**Aim of the exercise**.
In this exercise, print only the lines of the records below from the one with "Table 1. Detail" through the one with "Figure 5. Fractography", inclusive. Pictures are not part of the copy.

**Excerpted records**.
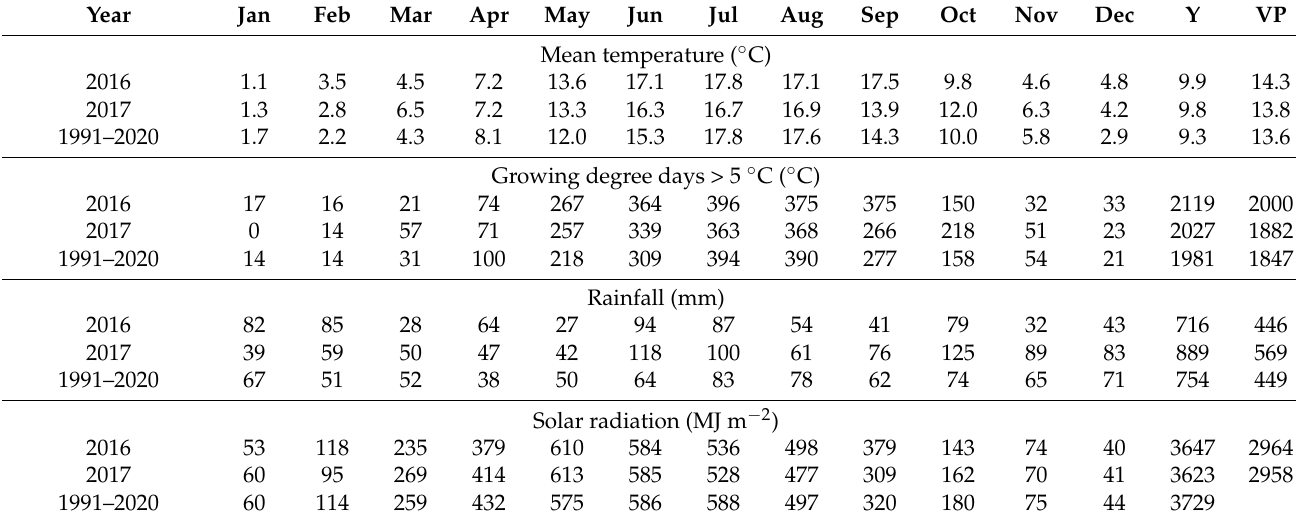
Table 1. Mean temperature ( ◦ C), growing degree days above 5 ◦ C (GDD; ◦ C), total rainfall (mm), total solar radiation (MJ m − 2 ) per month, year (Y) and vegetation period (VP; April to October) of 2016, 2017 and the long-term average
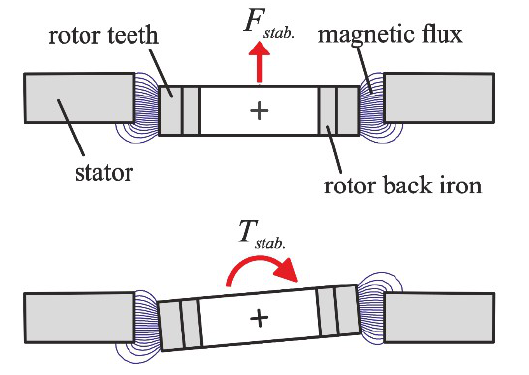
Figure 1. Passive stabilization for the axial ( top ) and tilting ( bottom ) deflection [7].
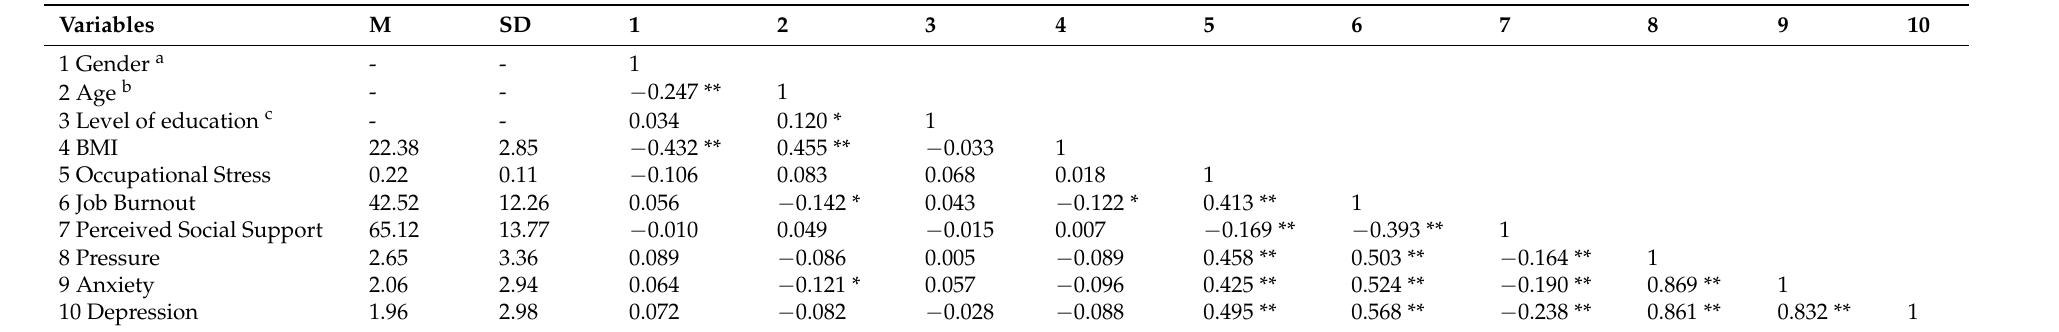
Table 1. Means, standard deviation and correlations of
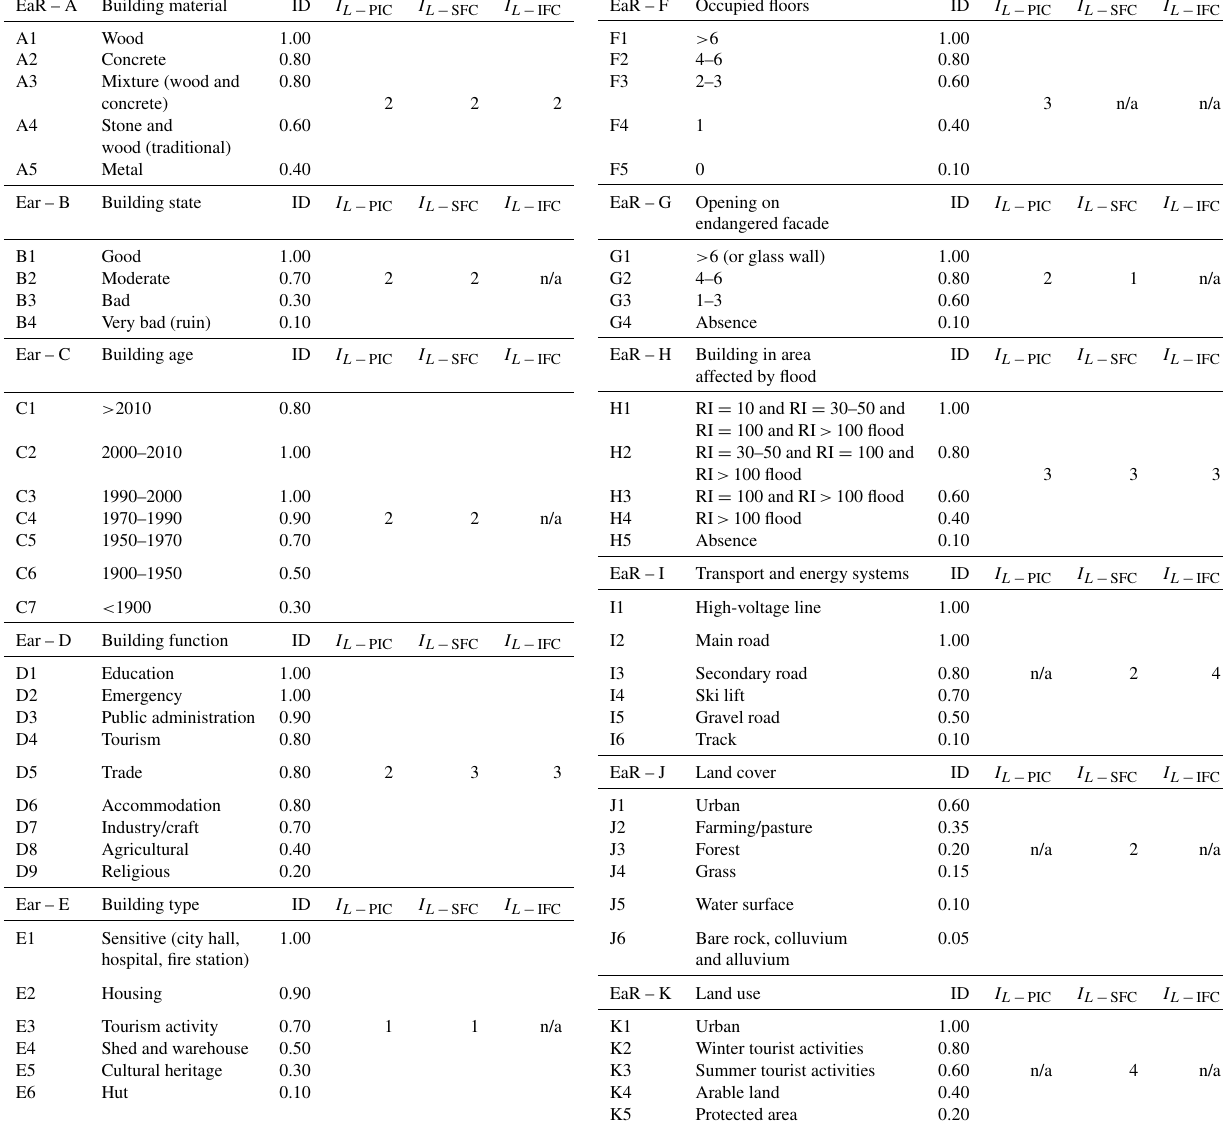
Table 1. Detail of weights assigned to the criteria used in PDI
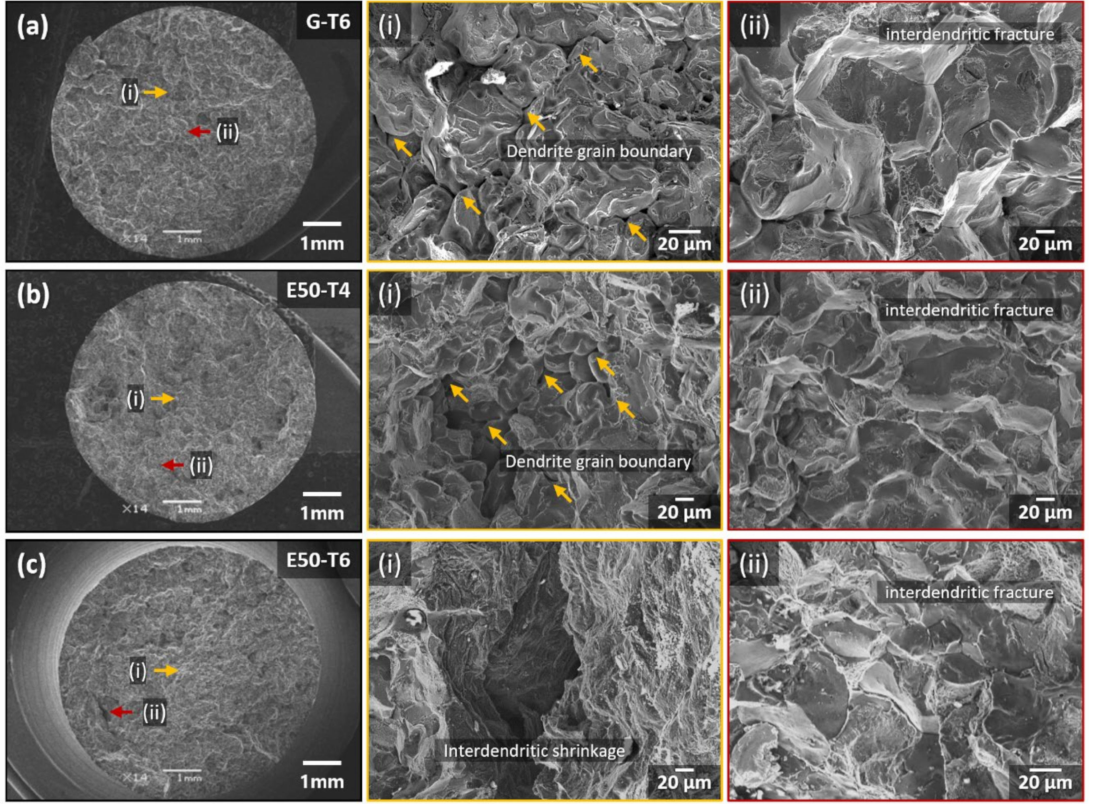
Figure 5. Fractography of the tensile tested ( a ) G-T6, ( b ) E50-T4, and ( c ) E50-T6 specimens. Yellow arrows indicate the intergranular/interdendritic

...

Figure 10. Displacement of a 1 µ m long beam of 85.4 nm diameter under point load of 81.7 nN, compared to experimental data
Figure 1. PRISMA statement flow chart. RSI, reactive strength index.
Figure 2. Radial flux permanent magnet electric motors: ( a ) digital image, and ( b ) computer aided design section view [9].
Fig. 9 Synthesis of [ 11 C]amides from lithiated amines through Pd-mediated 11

**Written answer**.
Table 1. Detail of weights assigned to the criteria used in PDI
Figure 5. Fractography of the tensile tested ( a ) G-T6, ( b ) E50-T4, and ( c ) E50-T6 specimens. Yellow arrows indicate the intergranular/interdendritic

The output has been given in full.